The Employee Retirement Income Security Act of 1974 (“ERISA”) and the Internal Revenue Code (“IRC”) require a number of participant notices, disclosures, elections, and consents to be provided in writing. The Internal Revenue Service (“IRS”) and the Department of Labor (“DOL”) have each promulgated regulations that permit these documents to be disseminated electronically as long as certain conditions are met. In addition, the Department of Health and Human Services (“HHS”), pursuant to its authority under the Health Insurance Portability and Accountability Act (“HIPAA”) has promulgated regulations regarding electronic disclosure of the notices of privacy practices.
Department of Labor Rules
The DOL distribution regulations apply to communications over which the DOL has regulatory authority under Title I of ERISA. Communications subject to DOL rules include:
- Summary plan descriptions and summaries of material modifications
- Blackout notices
- QDIA notices
- Annual funding notices
- Notices of funding-based benefit restrictions
- Summary annual reports
- Retirement plan benefit statements
- Participant fee disclosures
- Automatic enrollment notices
- Notices of the right to divest employer securities
- Claims notices
- Notices relating to QDROs and QMCSOs
- COBRA notices
- Summaries of Benefits and Coverage (group health plans)
- Notice of health insurance marketplace (“exchange notice”)
- HIPAA (excluding privacy notices, which are subject to special rules), WHCRA and various other health/welfare plan notices
In connection with certain qualified plan terminations, the Pension Benefit Guaranty Corporation (“PBGC”) requires distribution of a plan termination notice. The PBGC’s standards for disclosure in general and electronic disclosure in particular are consistent with DOL standards.
General DOL Standard for Distribution of Disclosures
In general, the DOL requires that a plan administrator must use “measures reasonably calculated to ensure actual receipt” of the material being distributed. Delivery in person or by first-class mail is always acceptable. Distribution by second- or third-class mail is acceptable if certain precautions are taken. However, it is never acceptable just to place copies in locations frequented by plan participants.
DOL Electronic Safe Harbor
The DOL has provided a regulatory safe harbor for electronic distribution of documents in keeping with the “reasonably calculated to ensure actual receipt” standard. In order for the safe harbor to apply, the recipient must be eligible to receive electronic disclosures. An individual is eligible for electronic disclosure if he or she falls into one of the following categories:
- Access to the employer's electronic information system is an integral part of his/her duties as an employee, and he/she has the ability to access electronic documents at any location where he/she is reasonably expected to perform his or her duties as an employee. This standard effectively requires that the individual have access to a personal computer workstation in the course of his/her employment, since the DOL has said that providing an electronic document through a common area computer, such as a kiosk, would not satisfy the safe harbor.

◆ ◆ ◆

Return, word for word, the portion of the passage on electronic delivery of plan notices between "- HIPAA (excluding" and "by plan participants.", inclusive. The lines have no connection to the passage on electronic delivery of plan notices.

● Source material
◆ ◆ ◆

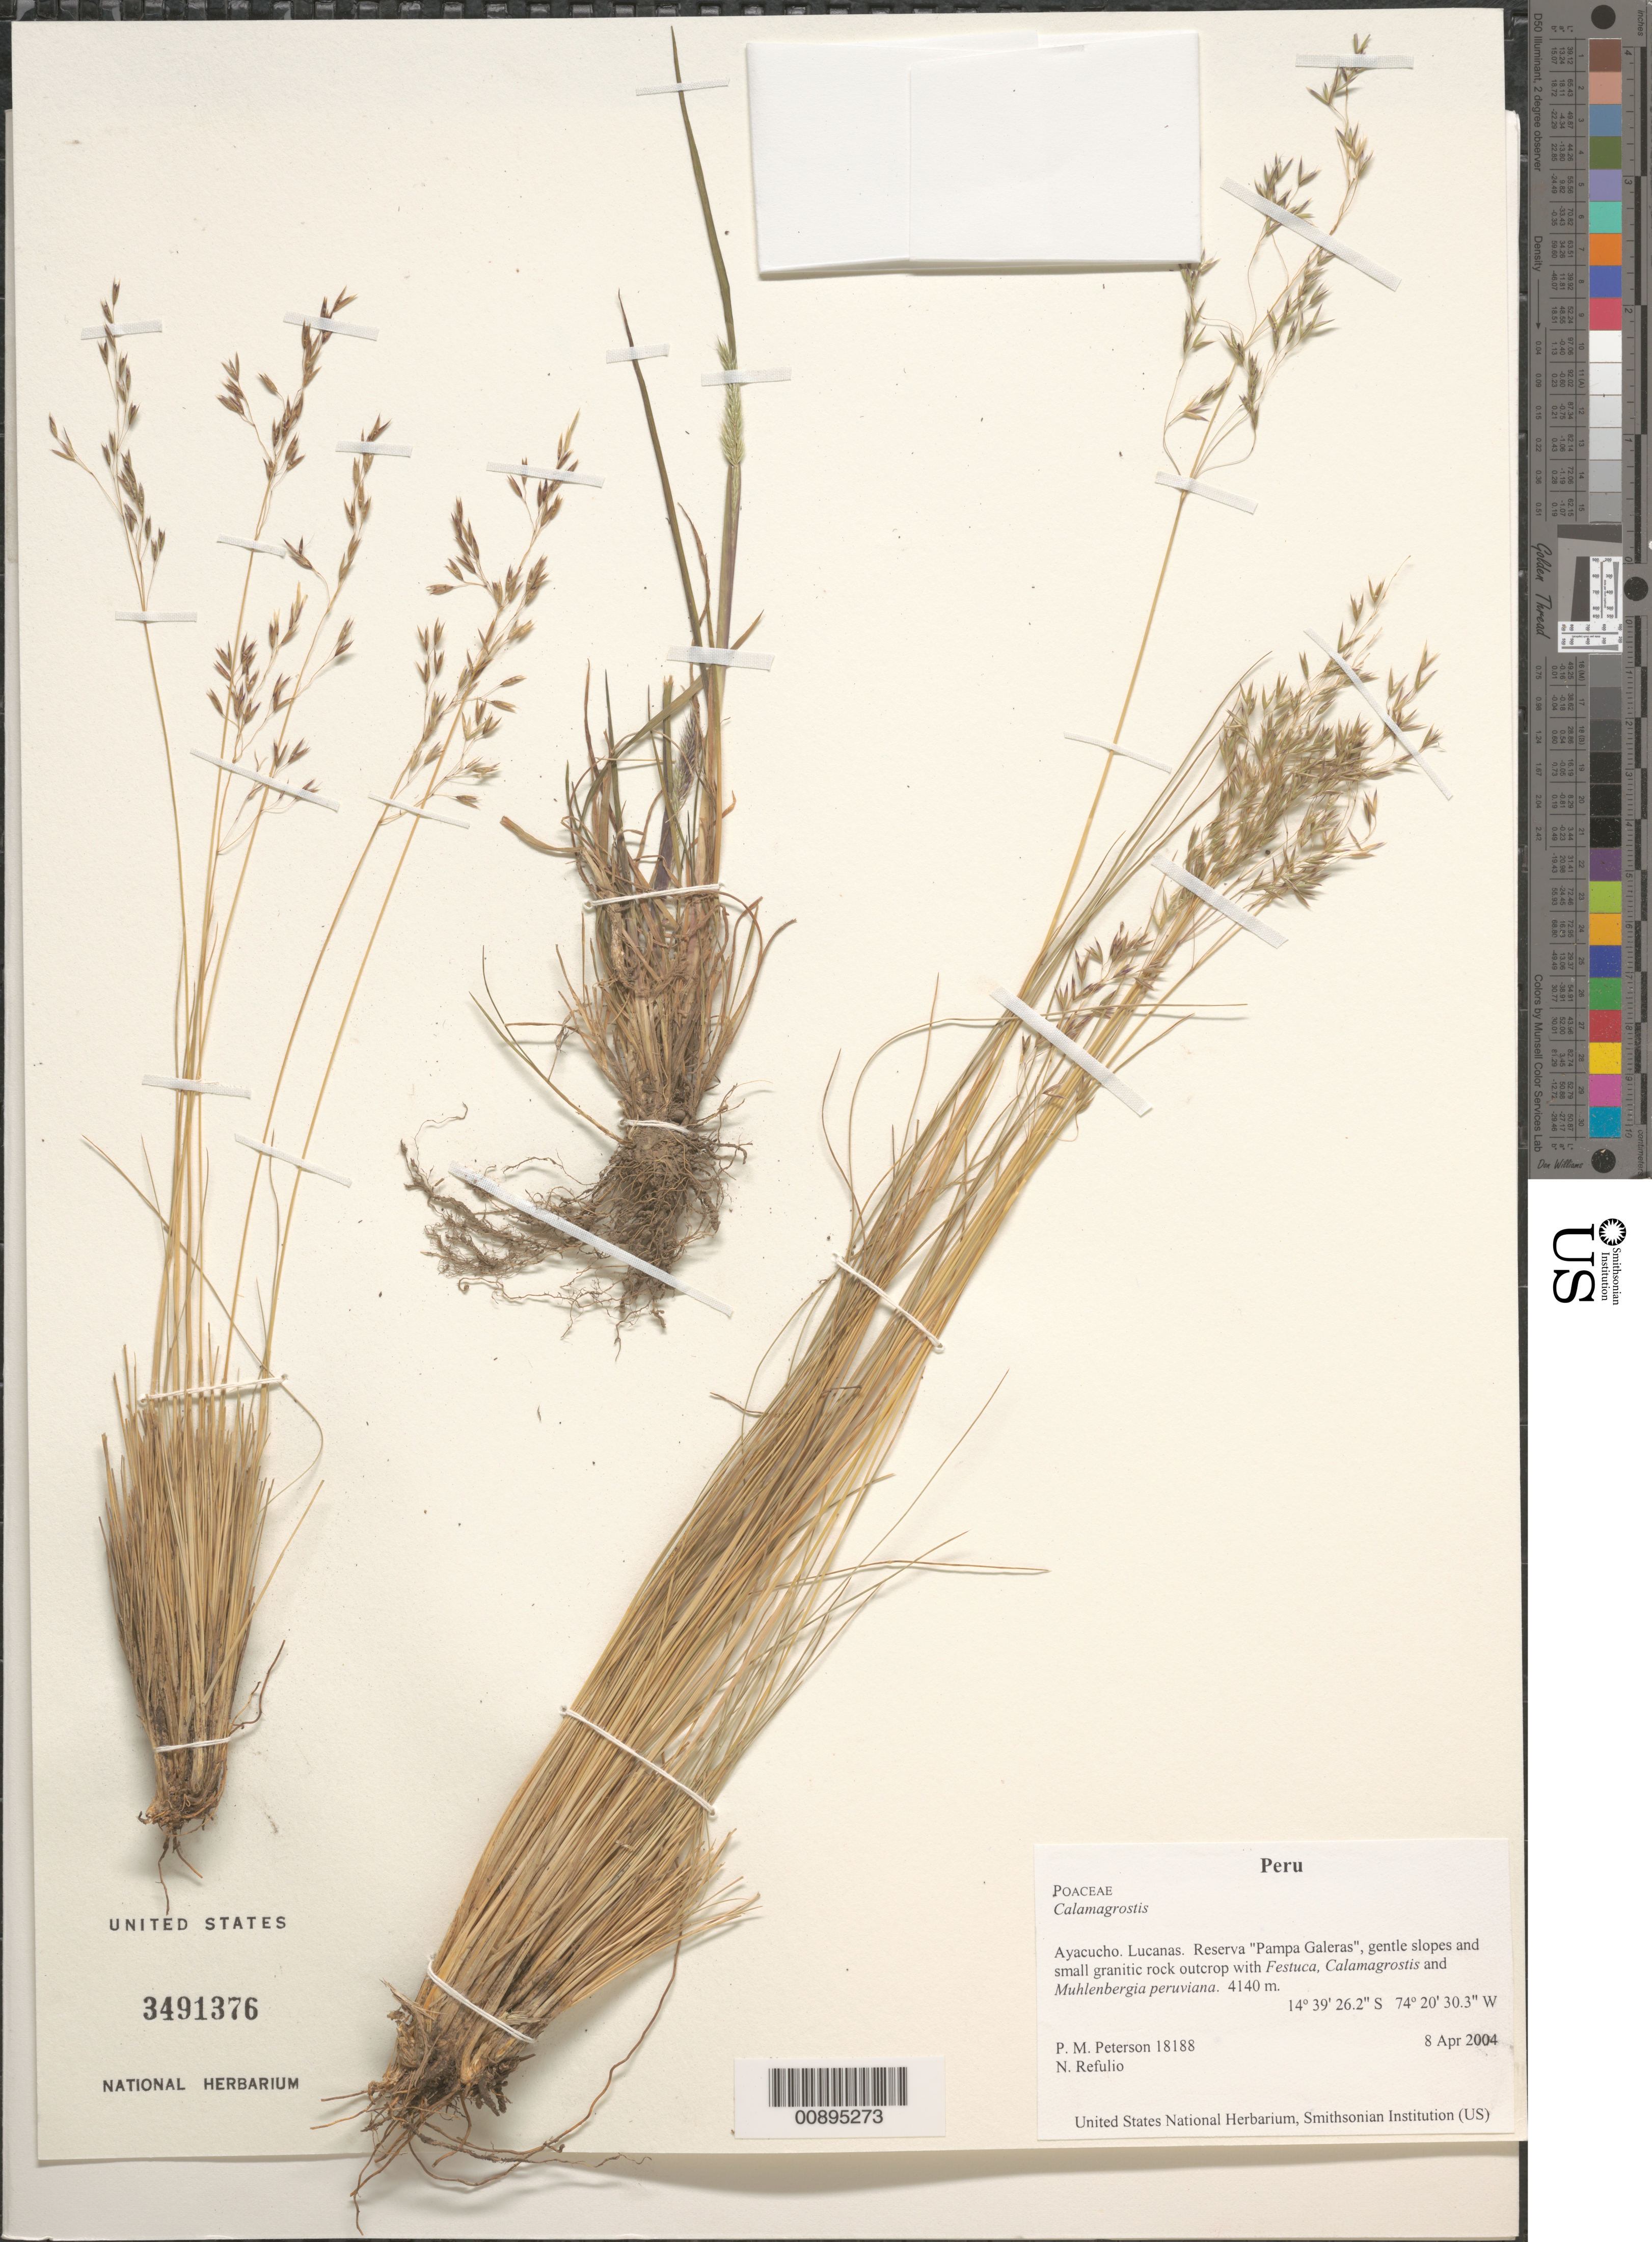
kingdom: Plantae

◆ ◆ ◆

● Reply to the task
- HIPAA (excluding privacy notices, which are subject to special rules), WHCRA and various other health/welfare plan notices
In connection with certain qualified plan terminations, the Pension Benefit Guaranty Corporation (“PBGC”) requires distribution of a plan termination notice. The PBGC’s standards for disclosure in general and electronic disclosure in particular are consistent with DOL standards.
General DOL Standard for Distribution of Disclosures
In general, the DOL requires that a plan administrator must use “measures reasonably calculated to ensure actual receipt” of the material being distributed. Delivery in person or by first-class mail is always acceptable. Distribution by second- or third-class mail is acceptable if certain precautions are taken. However, it is never acceptable just to place copies in locations frequented by plan participants.